Three men, three women, 365 days.
NASA, the US space agency, is concerned about the effect that prolonged isolation could have on the members of any potential mission to Mars—a mission that, they estimate, could take as long as three years.
To test how confined conditions and the lack of contact with other earthlings could affect a crew, they are funding a series of experiments run by the University of Hawaii, in which small teams are shut away in a facility that mimics the experience of living on the red planet. The longest of the trials to date—a full year—began this weekend.
Mars-like conditions are simulated by a small dome 8,000 feet above sea level, on a rocky plane of the Mauna Loa volcano in Hawaii—thought to be the closest Earth analog to a Martian climate, as a New Yorker article on a related earlier experiment explained.
The volunteer crew, comprised of four Americans, a French astrobiologist, and a German physicist, will go out once a week to conduct experiments, but only while wearing space suits. They can communicate with the outside world electronically, but only after a delay to simulate the vast distance between Earth and Mars.
The previous Mars simulation mission at the site lasted eight months, and ended in June. During that iteration of the Hawaii Space Exploration Analog and Simulation (HI-SEAS) project, the volunteers only ate food that would survive a mission to Mars. Water for drinking and washing was limited.

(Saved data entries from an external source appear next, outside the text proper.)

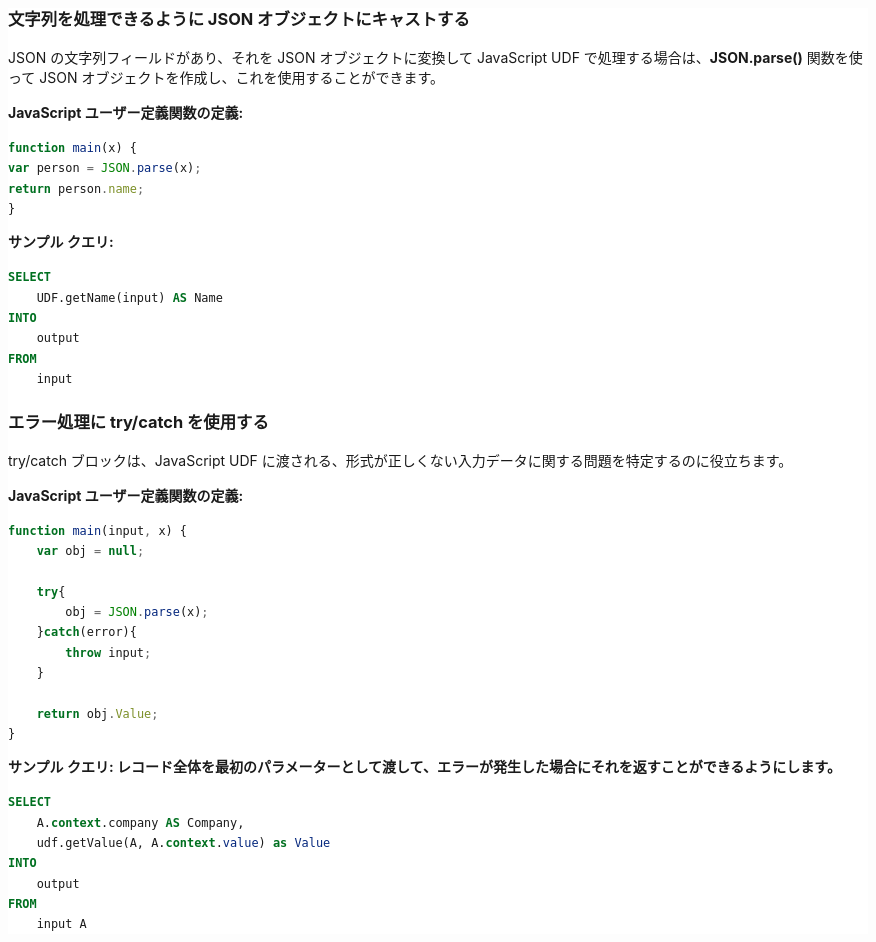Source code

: ### <a name="cast-string-to-json-object-to-process"></a>文字列を処理できるように JSON オブジェクトにキャストする

JSON の文字列フィールドがあり、それを JSON オブジェクトに変換して JavaScript UDF で処理する場合は、**JSON.parse()** 関数を使って JSON オブジェクトを作成し、これを使用することができます。

**JavaScript ユーザー定義関数の定義:**

```javascript
function main(x) {
var person = JSON.parse(x);  
return person.name;
}
```

**サンプル クエリ:**
```SQL
SELECT
    UDF.getName(input) AS Name
INTO
    output
FROM
    input
```

### <a name="use-trycatch-for-error-handling"></a>エラー処理に try/catch を使用する

try/catch ブロックは、JavaScript UDF に渡される、形式が正しくない入力データに関する問題を特定するのに役立ちます。

**JavaScript ユーザー定義関数の定義:**

```javascript
function main(input, x) {
    var obj = null;

    try{
        obj = JSON.parse(x);
    }catch(error){
        throw input;
    }
    
    return obj.Value;
}
```

**サンプル クエリ: レコード全体を最初のパラメーターとして渡して、エラーが発生した場合にそれを返すことができるようにします。**
```SQL
SELECT
    A.context.company AS Company,
    udf.getValue(A, A.context.value) as Value
INTO
    output
FROM
    input A
```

Martha Lenio, a doctor of photovoltaic engineering, emerged from eight months in the dome in 2014. She was happy to be able to see trees, eat salads, and go running again, she said, but had found her time in isolation a welcome break from the pressures of constant communication: “I really liked not having to do the social media thing, and the delay on all communications,” she wrote on her blog. “It’s weird sending an e-mail, and having a response almost instantly! And then I feel pressure to also answer immediately now.”